▶ [Text under study]:
* * * *

Choose Longevity if you have specific spinal or joint pain that might respond to targeted injection, prefer an independent clinic with lower overhead, and want a physician who specializes in nothing but interventional techniques. Choose a hospital-based clinic if you have complex medical history, want imaging immediately available on-site (Longevity uses an outside facility for MRI), or feel safer within a hospital system. Choose your primary-care doctor or orthopedist for general pain management, medication adjustment, or evaluation before referral.
Longevity suits patients with well-localized chronic pain (back, neck, hip, joint pain from osteoarthritis or disc disease), those who have tried medication with inadequate relief or side effects, and those seeking to reduce or eliminate opioid dependence. The clinic is also appropriate for diagnostic evaluation when the pain source is unclear; a medial branch block can confirm or rule out facet joint involvement before committing to ablation.
Longevity does not suit patients with widespread pain (fibromyalgia, whole-body neuropathy) that does not have a single anatomical source, those with acute pain lasting less than 3 to 6 months (too early for most interventional procedures), or patients who need immediate pain relief from a severe acute injury (an emergency room is appropriate). The clinic also does not manage pain through medications, so patients seeking to adjust or start pain prescriptions should see their primary-care doctor or a pain-medication specialist.
A new-patient appointment at Longevity typically lasts 45 to 60 minutes. The physician reviews your medical history, pain timeline, prior imaging (MRI, X-rays), and past treatments. A physical examination follows, often including range-of-motion tests and palpation to identify tender areas. The physician may order imaging (X-ray or ultrasound during the visit) or review recent MRI films to confirm the likely source of pain. Insurance authorization is often discussed; Longevity's staff can submit prior-authorization requests before scheduling a procedure.

* * * *

▶ [Dataset content]:

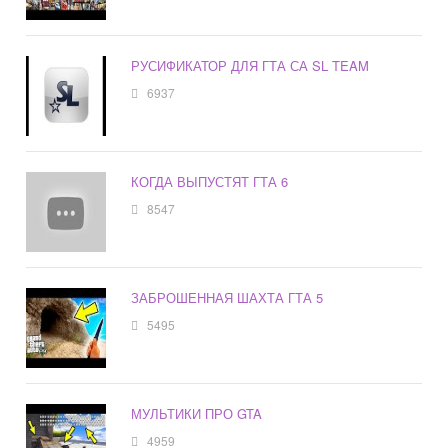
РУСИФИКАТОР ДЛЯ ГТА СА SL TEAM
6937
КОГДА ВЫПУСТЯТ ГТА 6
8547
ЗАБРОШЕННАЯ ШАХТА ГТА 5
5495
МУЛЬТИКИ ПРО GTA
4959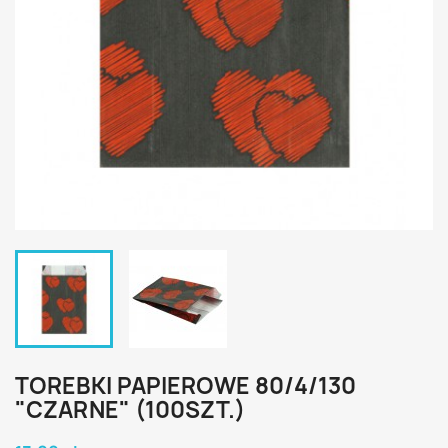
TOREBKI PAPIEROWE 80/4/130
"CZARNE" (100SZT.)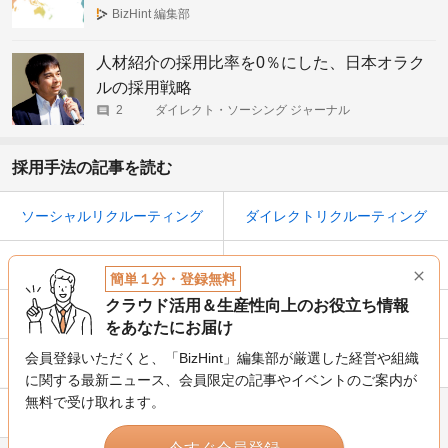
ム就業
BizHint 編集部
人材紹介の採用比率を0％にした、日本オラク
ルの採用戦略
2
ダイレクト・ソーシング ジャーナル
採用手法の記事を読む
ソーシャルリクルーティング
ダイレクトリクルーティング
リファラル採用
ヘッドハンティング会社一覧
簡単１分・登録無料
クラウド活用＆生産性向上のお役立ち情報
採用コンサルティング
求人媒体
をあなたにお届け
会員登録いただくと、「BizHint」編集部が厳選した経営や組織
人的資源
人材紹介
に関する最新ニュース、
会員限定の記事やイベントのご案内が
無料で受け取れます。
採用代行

* * * *

▶ [Work instructions]:
1. According to the Longevity clinic text, what does the physician review at a new-patient appointment? List each item.
2. Please resume the Longevity clinic text after its final sentence, keeping its topic and tone.
The data has no role in this work.

▶ [Response list]:
1.
- Medical history
- Pain timeline
- Prior imaging (MRI, X-rays)
- Past treatments

2.
If a procedure is appropriate, the clinic schedules it for a follow-up visit, usually within 1 to 2 weeks. Patients are asked to stop certain blood thinners (aspirin, ibuprofen) three to five days before injection procedures. The procedure itself lasts 15 to 30 minutes depending on complexity; patients are then monitored for 30 minutes and allowed to go home the same day, though they cannot drive immediately and must arrange a ride.
Longevity Pain Management operates Monday through Friday, 8 a.m. to 5 p.m., with limited Saturday hours available seasonally; confirm current Saturday availability when calling. The clinic is located in a medical office building in northwest Oklahoma City and offers free on-site parking. Procedures requiring fluoroscopy or ultrasound imaging are performed in the clinic's on-site procedure room, but advanced imaging (MRI, CT) is not available; the clinic works with nearby imaging centers for pre-procedure imaging. Appointment scheduling can be done by phone or through the clinic's website; wait times for new-patient consultations average 2 to 3 weeks, and procedure slots often fill 1 to 2 weeks out.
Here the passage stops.